In a recent meta study, US ecologists evaluated 25 unconnected laboratory studies. They found no effect on the survival rate of honeybees. Since the Bt protein concentrations used for laboratory tests are usually much higher than the concentrations found in the field, an adverse effect on bees in the natural environment is unlikely. However, researchers have not yet established whether stress factors, like heat or disease, might increase the bees’ susceptibility to Bt protein. In a biosafety project, bees infested with parasites (microsporidia) were more susceptible to Bt protein than healthy colonies. But here too the protein concentrations administered were much higher than would be ingested under natural conditions. The experiment has yet to be repeated.
What happens to the Bt protein when it enters the soil? Can it accumulate in the soil over the years?
Bt maize plants also release Bt protein into the soil, especially through the plant remains that are left on the field after harvesting. Biosafety research projects have been investigating the effect of Bt protein on the soil for many years now. The scientists have discovered that the Bt concentrations in the soil are so small – the rhizosphere contains only a thousandth of the quantity required to produce a sensitive reaction in the European corn borer – that negative impacts on soil organisms such as earthworms are not likely.

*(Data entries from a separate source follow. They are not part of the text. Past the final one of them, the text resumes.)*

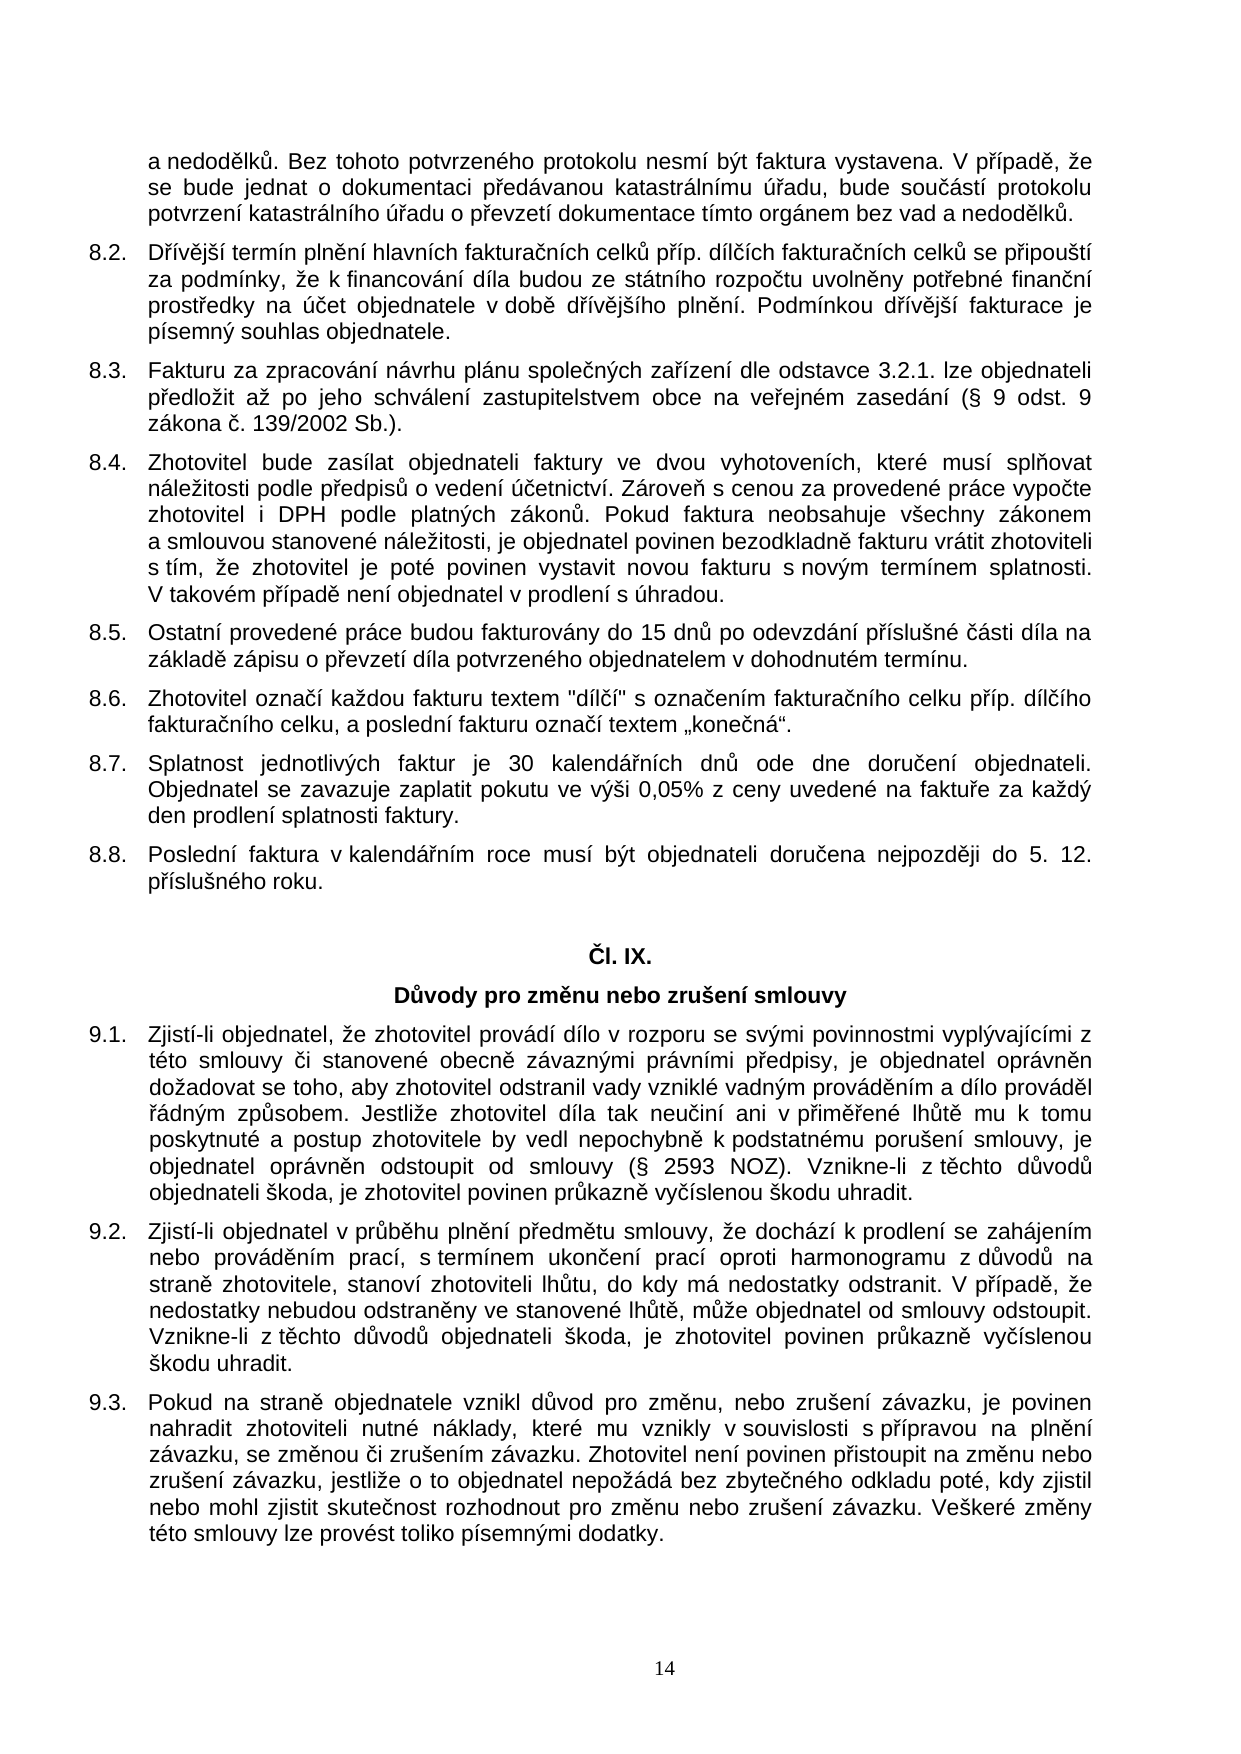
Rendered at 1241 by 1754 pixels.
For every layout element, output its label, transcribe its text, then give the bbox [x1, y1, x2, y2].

list Dřívější termín plnění hlavních fakturačních celků příp. dílčích fakturačních celků se připouští za podmínky, že k financování díla budou ze státního rozpočtu uvolněny potřebné finanční prostředky na účet objednatele v době dřívějšího plnění. Podmínkou dřívější fakturace je písemný souhlas objednatele. [89, 239, 1092, 345]
list Zjistí-li objednatel v průběhu plnění předmětu smlouvy, že dochází k prodlení se zahájením nebo prováděním prací, s termínem ukončení prací oproti harmonogramu z důvodů na straně zhotovitele, stanoví zhotoviteli lhůtu, do kdy má nedostatky odstranit. V případě, že nedostatky nebudou odstraněny ve stanovené lhůtě, může objednatel od smlouvy odstoupit. Vznikne-li z těchto důvodů objednateli škoda, je zhotovitel povinen průkazně vyčíslenou škodu uhradit. [89, 1218, 1092, 1376]
list Splatnost jednotlivých faktur je 30 kalendářních dnů ode dne doručení objednateli. Objednatel se zavazuje zaplatit pokutu ve výši 0,05% z ceny uvedené na faktuře za každý den prodlení splatnosti faktury. [89, 750, 1092, 829]
list Fakturu za zpracování návrhu plánu společných zařízení dle odstavce 3.2.1. lze objednateli předložit až po jeho schválení zastupitelstvem obce na veřejném zasedání (§ 9 odst. 9 zákona č. 139/2002 Sb.). [89, 357, 1092, 436]
list Zhotovitel označí každou fakturu textem "dílčí" s označením fakturačního celku příp. dílčího fakturačního celku, a poslední fakturu označí textem „konečná“. [89, 684, 1092, 737]
list Ostatní provedené práce budou fakturovány do 15 dnů po odevzdání příslušné části díla na základě zápisu o převzetí díla potvrzeného objednatelem v dohodnutém termínu. [89, 619, 1092, 672]
text Důvody pro změnu nebo zrušení smlouvy [148, 982, 1092, 1008]
list Zjistí-li objednatel, že zhotovitel provádí dílo v rozporu se svými povinnostmi vyplývajícími z této smlouvy či stanovené obecně závaznými právními předpisy, je objednatel oprávněn dožadovat se toho, aby zhotovitel odstranil vady vzniklé vadným prováděním a dílo prováděl řádným způsobem. Jestliže zhotovitel díla tak neučiní ani v přiměřené lhůtě mu k tomu poskytnuté a postup zhotovitele by vedl nepochybně k podstatnému porušení smlouvy, je objednatel oprávněn odstoupit od smlouvy (§ 2593 NOZ). Vznikne-li z těchto důvodů objednateli škoda, je zhotovitel povinen průkazně vyčíslenou škodu uhradit. [89, 1021, 1092, 1205]
list Zhotovitel bude zasílat objednateli faktury ve dvou vyhotoveních, které musí splňovat náležitosti podle předpisů o vedení účetnictví. Zároveň s cenou za provedené práce vypočte zhotovitel i DPH podle platných zákonů. Pokud faktura neobsahuje všechny zákonem a smlouvou stanovené náležitosti, je objednatel povinen bezodkladně fakturu vrátit zhotoviteli s tím, že zhotovitel je poté povinen vystavit novou fakturu s novým termínem splatnosti. V takovém případě není objednatel v prodlení s úhradou. [89, 449, 1092, 607]
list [148, 148, 1092, 227]
list Poslední faktura v kalendářním roce musí být objednateli doručena nejpozději do 5. 12. příslušného roku. [89, 841, 1092, 894]
list Pokud na straně objednatele vznikl důvod pro změnu, nebo zrušení závazku, je povinen nahradit zhotoviteli nutné náklady, které mu vznikly v souvislosti s přípravou na plnění závazku, se změnou či zrušením závazku. Zhotovitel není povinen přistoupit na změnu nebo zrušení závazku, jestliže o to objednatel nepožádá bez zbytečného odkladu poté, kdy zjistil nebo mohl zjistit skutečnost rozhodnout pro změnu nebo zrušení závazku. Veškeré změny této smlouvy lze provést toliko písemnými dodatky. [89, 1388, 1092, 1547]
text Čl. IX. [148, 943, 1092, 969]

Bt protein breaks down quickly in the soil and does not accumulate there. A small proportion of the protein binds to soil components, especially clay particles, and therefore takes longer to break down. But even on fields on which MON810 Bt maize was planted for three years in succession, no Bt protein was detected six months after the harvest.
If Bt maize were grown on a large scale, could the pests become resistant to the protein over time?
If resistant pests were to emerge, there would be a risk that the Bt concept would fail and classic Bt preparations would also cease to work. For this region, refugia are prescribed for large-scale Bt maize cultivation in the US. These are areas on which conventional maize continues grown. Since the resistance genes are inherited recessively, i.e. are expressed only in the second generation, any resistance traits that emerge can be diluted again in the refugia. So far this strategy has been successful. No resistant corn borers have yet been found.